#### [EXERCISE PROMPT]
According to the deer hunting text below, about how many degrees does the writer expect the early-morning cross wind to carry their scent away from the route a mature buck is expected to take?

#### [TEXT TO READ]
I’ll probably hunt a stand on a ridge top where wheat was planted last week.  The wheat is already germinating, but is still less than 2” tall.  It’s not a food source yet.  However, this ridge is a known travel route that deer frequently use.  My Reconyx trail camera images have confirmed that some bucks on my 2010 Hit List have been using this ridge as a travel route between a feeding and bedding area.  Most of the images of mature bucks have been at night.  During the past two weeks, the trail cameras in that portion of The Proving Grounds have captured some mature bucks during daylight hours.  The bucks tend to be traveling from a larger field north of my stand location to a bedding area just south and west of the stand location.  I need to approach from the north also.  I will need to approach well before light and count on the thermals carrying my scent south (down the valley).  If I approach too late in the day the sun will heat the earth’s surface and the thermals will change direction and shift to the north.  In the early morning, I’m counting on a cross wind to carry my scent about 20 degrees away from the route I anticipate a mature buck will approach this stand.  20 degrees isn’t much, especially if the wind swirls.  However, in hilly/steep topography, it’s about as much as I can expect.  That’s my plan, unless the forecast changes.

If the wind shifts significantly during the hunt, I’ll exit early so I don’t condition the deer to avoid that location during daylight hours.  I’ll keep you posted.

#### [Stored entries]
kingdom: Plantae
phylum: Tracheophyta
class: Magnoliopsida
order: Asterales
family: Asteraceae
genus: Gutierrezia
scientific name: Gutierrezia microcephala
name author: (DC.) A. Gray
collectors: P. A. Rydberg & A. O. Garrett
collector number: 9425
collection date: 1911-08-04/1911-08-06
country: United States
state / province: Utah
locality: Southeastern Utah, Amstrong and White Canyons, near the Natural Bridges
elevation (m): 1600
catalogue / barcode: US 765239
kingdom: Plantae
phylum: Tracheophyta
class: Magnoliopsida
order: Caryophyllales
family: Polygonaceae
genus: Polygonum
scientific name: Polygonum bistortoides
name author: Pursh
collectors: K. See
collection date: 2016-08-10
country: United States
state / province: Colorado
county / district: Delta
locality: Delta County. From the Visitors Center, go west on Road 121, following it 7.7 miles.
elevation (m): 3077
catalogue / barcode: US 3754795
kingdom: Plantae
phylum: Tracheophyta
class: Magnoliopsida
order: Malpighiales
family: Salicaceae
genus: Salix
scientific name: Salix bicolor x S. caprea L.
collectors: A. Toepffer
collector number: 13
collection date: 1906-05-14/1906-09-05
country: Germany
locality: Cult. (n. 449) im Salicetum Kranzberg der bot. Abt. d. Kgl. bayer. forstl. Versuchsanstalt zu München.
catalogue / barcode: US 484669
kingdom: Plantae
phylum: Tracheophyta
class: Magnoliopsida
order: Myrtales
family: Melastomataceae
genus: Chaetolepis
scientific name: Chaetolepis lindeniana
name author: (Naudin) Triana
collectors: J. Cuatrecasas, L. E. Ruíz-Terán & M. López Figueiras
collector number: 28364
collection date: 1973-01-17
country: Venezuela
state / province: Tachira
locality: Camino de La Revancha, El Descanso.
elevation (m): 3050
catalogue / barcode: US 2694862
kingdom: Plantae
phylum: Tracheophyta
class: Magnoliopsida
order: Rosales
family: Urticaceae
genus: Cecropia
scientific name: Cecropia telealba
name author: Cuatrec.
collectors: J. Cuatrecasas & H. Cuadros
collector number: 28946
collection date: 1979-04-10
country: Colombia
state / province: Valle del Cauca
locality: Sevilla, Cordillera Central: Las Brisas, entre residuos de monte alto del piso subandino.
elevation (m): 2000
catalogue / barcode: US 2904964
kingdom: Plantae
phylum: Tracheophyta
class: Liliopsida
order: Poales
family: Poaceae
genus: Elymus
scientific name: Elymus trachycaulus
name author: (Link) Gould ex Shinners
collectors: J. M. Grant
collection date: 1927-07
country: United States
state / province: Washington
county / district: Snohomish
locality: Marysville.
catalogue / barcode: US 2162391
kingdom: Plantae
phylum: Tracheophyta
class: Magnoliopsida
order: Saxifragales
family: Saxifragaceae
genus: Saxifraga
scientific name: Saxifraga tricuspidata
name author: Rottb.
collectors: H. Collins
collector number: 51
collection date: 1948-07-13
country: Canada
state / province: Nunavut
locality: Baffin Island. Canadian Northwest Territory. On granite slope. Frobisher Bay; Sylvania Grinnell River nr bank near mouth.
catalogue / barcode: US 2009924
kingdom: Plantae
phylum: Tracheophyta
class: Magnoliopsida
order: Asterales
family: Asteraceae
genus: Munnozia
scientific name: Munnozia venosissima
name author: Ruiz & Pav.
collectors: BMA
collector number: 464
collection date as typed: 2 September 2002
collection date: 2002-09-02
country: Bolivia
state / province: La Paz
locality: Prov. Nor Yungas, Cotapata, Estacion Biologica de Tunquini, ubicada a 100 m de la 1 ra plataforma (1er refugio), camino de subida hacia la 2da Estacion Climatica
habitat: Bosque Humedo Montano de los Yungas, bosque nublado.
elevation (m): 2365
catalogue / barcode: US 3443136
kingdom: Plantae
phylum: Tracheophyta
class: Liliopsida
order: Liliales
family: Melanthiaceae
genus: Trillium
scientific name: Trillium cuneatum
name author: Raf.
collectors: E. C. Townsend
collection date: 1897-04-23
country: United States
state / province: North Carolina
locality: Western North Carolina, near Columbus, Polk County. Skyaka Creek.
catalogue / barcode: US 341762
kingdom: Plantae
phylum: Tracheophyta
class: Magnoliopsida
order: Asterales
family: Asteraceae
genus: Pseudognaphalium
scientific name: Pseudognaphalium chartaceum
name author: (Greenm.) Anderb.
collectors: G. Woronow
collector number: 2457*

#### [ANSWER IN FULL]
About 20 degrees.